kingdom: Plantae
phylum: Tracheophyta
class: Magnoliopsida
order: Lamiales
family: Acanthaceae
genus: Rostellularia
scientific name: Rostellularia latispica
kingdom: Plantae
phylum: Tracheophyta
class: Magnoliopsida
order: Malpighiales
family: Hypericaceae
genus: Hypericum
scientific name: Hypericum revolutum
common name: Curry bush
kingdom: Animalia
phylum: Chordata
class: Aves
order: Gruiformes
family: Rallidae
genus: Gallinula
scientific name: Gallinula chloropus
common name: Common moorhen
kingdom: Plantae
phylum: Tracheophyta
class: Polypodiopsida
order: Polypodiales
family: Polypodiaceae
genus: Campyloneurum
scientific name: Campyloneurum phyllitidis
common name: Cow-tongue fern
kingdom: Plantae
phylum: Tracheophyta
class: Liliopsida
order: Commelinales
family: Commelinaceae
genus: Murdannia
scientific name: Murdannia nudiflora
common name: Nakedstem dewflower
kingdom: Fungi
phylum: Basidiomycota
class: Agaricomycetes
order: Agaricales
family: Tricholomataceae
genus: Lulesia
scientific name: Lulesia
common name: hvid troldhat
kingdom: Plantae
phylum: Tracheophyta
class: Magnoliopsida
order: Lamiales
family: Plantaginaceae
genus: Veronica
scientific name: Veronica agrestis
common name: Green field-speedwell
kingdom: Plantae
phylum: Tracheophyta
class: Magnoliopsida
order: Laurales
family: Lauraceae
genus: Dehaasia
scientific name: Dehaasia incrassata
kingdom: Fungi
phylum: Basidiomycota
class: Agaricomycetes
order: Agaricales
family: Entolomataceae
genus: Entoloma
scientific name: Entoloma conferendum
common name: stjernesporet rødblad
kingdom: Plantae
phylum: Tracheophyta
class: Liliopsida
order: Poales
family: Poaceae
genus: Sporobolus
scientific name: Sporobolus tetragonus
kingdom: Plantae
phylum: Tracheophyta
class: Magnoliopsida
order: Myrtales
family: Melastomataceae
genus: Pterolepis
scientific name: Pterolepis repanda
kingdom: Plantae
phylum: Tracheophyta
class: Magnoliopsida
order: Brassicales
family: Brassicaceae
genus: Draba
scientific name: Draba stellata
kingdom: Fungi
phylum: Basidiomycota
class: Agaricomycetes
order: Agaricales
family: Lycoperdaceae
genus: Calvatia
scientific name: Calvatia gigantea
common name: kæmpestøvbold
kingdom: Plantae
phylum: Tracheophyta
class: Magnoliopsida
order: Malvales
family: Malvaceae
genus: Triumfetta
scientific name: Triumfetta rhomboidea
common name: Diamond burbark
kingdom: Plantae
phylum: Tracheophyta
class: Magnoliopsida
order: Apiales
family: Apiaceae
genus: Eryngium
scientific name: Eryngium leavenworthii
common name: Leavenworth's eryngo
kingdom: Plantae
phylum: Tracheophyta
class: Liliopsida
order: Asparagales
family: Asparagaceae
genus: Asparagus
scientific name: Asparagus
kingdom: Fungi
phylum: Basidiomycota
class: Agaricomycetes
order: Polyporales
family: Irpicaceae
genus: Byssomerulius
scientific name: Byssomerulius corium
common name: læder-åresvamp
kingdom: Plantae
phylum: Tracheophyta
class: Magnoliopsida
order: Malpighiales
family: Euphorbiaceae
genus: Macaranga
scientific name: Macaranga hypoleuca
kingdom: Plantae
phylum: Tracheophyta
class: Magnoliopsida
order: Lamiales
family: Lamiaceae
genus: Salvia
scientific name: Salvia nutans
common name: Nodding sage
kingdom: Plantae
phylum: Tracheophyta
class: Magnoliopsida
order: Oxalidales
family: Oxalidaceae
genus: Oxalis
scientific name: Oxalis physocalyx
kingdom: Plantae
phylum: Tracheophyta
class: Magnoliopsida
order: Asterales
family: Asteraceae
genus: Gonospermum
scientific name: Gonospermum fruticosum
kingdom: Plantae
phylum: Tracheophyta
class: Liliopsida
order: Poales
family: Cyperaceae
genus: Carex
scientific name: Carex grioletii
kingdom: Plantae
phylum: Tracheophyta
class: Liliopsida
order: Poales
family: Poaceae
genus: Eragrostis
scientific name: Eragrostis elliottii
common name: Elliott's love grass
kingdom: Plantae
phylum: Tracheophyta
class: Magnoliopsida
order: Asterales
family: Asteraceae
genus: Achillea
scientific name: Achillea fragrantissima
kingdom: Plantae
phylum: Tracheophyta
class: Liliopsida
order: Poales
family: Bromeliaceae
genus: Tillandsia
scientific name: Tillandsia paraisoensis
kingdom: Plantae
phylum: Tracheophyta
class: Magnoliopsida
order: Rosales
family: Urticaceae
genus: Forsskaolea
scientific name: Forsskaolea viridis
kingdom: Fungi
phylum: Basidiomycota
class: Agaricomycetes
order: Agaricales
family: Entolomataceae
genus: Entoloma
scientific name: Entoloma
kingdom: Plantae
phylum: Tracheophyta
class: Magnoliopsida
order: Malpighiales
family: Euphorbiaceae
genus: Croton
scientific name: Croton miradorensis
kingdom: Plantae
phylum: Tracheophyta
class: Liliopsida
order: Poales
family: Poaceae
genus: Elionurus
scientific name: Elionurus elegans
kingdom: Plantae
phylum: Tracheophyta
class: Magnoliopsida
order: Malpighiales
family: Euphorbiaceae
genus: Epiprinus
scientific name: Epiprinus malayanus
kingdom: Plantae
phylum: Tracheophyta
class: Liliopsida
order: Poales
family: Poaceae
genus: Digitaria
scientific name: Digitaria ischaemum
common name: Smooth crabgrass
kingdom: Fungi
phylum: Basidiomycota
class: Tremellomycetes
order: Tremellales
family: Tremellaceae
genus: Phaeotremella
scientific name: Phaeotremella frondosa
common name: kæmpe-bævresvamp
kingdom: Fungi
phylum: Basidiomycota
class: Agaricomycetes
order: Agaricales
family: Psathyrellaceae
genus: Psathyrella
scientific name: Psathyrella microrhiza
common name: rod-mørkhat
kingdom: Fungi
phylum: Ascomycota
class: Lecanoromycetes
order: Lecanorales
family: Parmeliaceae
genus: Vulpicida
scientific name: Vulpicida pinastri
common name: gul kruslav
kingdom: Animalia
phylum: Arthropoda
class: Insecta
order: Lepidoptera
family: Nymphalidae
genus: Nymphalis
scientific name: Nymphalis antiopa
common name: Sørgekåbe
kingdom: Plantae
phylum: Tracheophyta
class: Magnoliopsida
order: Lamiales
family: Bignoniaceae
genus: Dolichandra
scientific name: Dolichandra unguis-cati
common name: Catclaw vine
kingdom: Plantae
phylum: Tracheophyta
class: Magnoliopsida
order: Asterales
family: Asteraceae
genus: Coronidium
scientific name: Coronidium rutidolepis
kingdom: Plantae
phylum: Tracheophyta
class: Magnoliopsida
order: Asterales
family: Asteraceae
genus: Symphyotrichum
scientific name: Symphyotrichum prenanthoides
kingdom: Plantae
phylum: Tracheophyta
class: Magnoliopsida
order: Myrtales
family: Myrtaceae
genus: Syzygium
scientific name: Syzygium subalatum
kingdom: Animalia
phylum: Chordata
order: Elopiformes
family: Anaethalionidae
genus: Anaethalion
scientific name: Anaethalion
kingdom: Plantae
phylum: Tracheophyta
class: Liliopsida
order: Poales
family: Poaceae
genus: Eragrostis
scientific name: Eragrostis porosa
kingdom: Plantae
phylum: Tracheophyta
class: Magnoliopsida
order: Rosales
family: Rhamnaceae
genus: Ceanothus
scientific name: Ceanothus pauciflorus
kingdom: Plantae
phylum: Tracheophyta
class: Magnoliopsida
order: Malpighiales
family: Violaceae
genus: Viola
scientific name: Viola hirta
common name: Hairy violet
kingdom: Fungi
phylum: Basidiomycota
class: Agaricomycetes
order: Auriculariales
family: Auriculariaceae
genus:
####################
Exercise requirements: Could you retype the records above, from the very first line up to and including the line with "scientific name: Hypericum revolutum", keeping every line identical?

Reply:
kingdom: Plantae
phylum: Tracheophyta
class: Magnoliopsida
order: Lamiales
family: Acanthaceae
genus: Rostellularia
scientific name: Rostellularia latispica
kingdom: Plantae
phylum: Tracheophyta
class: Magnoliopsida
order: Malpighiales
family: Hypericaceae
genus: Hypericum
scientific name: Hypericum revolutum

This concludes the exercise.